[Techtaffy Newsdesk]
Microsoft is taking up online arms against Google with a ‘Don’t Get Scroogled‘ campaign. The campaign pits Bing, Microsoft’s search engine, against Google Shopping. No Aunt Sally, it is not Google Bing is up in arms against, it is Google Shopping. And kudos to the copy writing team that came up with the portmanteau word ‘Scroogled’. Screwed by Google, never sounded better!
The national campaign to highlight Bing’s commitment to honest search results and explains to consumers the risks of Google Shopping’s newly announced “pay-to-rank” practice, in which the shopping search results customers see are not true search results such as they see elsewhere on Google; they are actually ads that are ranked, in part, by who pays the most.
“Instead of showing you the most relevant shopping search results for the latest coffee maker you’re looking to buy mom, Google’s new redesigned shopping vertical now decides what to show you — and how prominently to display what product offers they show — based partially on how much a merchant selling the product has paid Google,” says the Bing campaign.
We won’t let who pays us for ads or other services affect what you see in your shopping search results. Search results are one thing; ads are another.
We won’t switch to pay-to-rank to allow fees to influence the ranking of shopping search results. In short, we think that too many shoppers who use Google for their shopping are getting “Scroogled” when they should be getting fair, honest, open search results.
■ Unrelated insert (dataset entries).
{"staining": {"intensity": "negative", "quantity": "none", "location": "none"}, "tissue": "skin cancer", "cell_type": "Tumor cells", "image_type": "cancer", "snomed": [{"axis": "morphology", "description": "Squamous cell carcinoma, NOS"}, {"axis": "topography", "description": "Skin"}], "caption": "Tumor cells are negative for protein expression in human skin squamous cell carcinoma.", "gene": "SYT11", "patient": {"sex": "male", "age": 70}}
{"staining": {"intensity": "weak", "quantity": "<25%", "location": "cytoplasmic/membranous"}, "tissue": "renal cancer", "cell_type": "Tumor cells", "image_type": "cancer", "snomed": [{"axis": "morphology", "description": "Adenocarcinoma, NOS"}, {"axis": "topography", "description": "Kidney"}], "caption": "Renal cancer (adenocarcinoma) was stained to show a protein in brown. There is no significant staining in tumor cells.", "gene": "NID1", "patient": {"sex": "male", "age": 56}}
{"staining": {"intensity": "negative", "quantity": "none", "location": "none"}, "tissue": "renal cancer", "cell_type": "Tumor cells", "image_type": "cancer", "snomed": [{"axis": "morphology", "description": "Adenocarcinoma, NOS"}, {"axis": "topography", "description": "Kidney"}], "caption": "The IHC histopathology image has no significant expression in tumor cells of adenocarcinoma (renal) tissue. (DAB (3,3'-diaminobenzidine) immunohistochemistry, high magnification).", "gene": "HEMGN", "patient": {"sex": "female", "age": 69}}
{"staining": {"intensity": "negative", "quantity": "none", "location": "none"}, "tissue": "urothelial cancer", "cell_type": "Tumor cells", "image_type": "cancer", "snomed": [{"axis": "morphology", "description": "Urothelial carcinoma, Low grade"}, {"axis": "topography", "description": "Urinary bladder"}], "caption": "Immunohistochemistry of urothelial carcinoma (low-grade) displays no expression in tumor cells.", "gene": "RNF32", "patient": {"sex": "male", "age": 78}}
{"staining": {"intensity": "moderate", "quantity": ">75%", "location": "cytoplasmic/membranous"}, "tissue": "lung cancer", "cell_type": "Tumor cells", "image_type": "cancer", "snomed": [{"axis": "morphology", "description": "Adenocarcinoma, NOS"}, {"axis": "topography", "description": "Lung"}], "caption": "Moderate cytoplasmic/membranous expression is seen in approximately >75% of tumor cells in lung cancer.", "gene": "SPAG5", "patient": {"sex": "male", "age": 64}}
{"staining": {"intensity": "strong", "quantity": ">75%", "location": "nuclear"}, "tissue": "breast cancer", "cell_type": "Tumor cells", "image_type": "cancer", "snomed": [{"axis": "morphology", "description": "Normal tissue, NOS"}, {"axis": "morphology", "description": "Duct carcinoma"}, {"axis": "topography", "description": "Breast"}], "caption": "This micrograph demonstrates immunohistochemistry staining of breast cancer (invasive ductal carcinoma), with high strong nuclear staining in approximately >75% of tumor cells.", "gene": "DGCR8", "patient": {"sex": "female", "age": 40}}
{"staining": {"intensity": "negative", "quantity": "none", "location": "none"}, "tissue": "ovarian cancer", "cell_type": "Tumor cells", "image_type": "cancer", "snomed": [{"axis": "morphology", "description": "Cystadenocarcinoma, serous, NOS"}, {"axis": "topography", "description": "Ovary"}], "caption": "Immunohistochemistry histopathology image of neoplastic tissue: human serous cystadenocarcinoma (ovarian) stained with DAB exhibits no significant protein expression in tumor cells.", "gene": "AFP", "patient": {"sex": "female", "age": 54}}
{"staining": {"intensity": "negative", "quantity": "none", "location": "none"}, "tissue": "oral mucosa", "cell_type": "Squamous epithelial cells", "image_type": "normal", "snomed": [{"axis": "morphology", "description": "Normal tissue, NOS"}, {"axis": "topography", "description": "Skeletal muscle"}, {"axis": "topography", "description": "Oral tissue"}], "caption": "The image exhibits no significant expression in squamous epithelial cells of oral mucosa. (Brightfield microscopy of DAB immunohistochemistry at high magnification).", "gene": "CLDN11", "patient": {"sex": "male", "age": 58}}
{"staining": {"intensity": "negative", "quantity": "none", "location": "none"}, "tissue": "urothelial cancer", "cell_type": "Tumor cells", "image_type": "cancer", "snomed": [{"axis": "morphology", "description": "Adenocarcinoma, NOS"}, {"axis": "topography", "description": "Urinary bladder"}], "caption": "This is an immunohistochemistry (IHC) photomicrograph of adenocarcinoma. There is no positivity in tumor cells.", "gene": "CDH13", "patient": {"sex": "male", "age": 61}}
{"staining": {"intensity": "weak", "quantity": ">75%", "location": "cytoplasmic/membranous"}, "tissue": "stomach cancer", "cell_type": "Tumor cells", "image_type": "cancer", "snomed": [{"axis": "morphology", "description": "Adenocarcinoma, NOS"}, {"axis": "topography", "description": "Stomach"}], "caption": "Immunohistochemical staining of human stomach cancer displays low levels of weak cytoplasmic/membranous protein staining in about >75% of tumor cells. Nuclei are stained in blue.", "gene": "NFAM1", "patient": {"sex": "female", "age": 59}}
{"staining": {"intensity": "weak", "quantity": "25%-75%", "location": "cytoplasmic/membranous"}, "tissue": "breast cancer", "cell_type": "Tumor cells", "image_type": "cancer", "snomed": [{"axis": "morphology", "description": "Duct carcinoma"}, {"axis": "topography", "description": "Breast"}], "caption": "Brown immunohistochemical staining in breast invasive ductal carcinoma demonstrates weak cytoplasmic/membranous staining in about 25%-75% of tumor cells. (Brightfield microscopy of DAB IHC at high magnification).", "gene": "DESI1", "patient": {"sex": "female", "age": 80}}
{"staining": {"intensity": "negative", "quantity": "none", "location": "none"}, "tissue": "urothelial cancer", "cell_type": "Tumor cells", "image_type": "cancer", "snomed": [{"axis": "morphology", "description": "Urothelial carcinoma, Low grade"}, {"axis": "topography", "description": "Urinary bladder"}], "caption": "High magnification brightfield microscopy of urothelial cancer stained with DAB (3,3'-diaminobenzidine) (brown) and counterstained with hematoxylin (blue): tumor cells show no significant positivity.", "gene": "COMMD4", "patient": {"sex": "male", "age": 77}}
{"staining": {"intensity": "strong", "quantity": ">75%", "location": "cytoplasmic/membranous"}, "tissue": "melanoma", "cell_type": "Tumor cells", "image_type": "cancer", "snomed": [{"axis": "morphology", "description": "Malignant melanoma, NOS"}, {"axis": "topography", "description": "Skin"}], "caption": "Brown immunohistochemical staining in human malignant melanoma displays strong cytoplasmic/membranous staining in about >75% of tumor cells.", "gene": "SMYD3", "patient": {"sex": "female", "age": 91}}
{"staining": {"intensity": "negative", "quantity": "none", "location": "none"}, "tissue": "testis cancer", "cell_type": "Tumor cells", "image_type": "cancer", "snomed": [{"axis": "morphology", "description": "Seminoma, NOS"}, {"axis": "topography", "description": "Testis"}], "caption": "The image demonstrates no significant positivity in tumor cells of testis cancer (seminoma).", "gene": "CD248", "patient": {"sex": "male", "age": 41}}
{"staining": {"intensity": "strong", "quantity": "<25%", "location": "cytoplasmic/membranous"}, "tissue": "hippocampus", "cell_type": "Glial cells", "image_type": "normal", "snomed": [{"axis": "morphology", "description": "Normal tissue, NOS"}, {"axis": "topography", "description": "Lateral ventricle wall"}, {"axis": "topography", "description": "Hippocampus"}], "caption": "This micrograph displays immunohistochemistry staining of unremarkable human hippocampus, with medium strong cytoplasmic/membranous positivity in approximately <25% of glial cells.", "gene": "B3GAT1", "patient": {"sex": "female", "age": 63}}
Here is another excerpt from an official release by Microsoft:
In recent weeks leading up to Black Friday and Cyber Monday, Google quietly changed its shopping results from “Google Product Search,” which represented fairly comprehensive results for products and merchants across the Web, to a pay-to-rank model called “Product Listing Advertising.” Merchants must now pay Google to be listed in the shopping results, and how much they pay helps determine how they appear in the rankings, so now every “result” is really just an ad. This new policy means consumers are getting Scroogled.
The campaign will be continuing throughout the holiday shopping season, and Bing-sponsored Don’t Get Scroogled activities will appear online and offline. Bing is also calling on Google to stop this “pay-to-rank” system for their shopping results.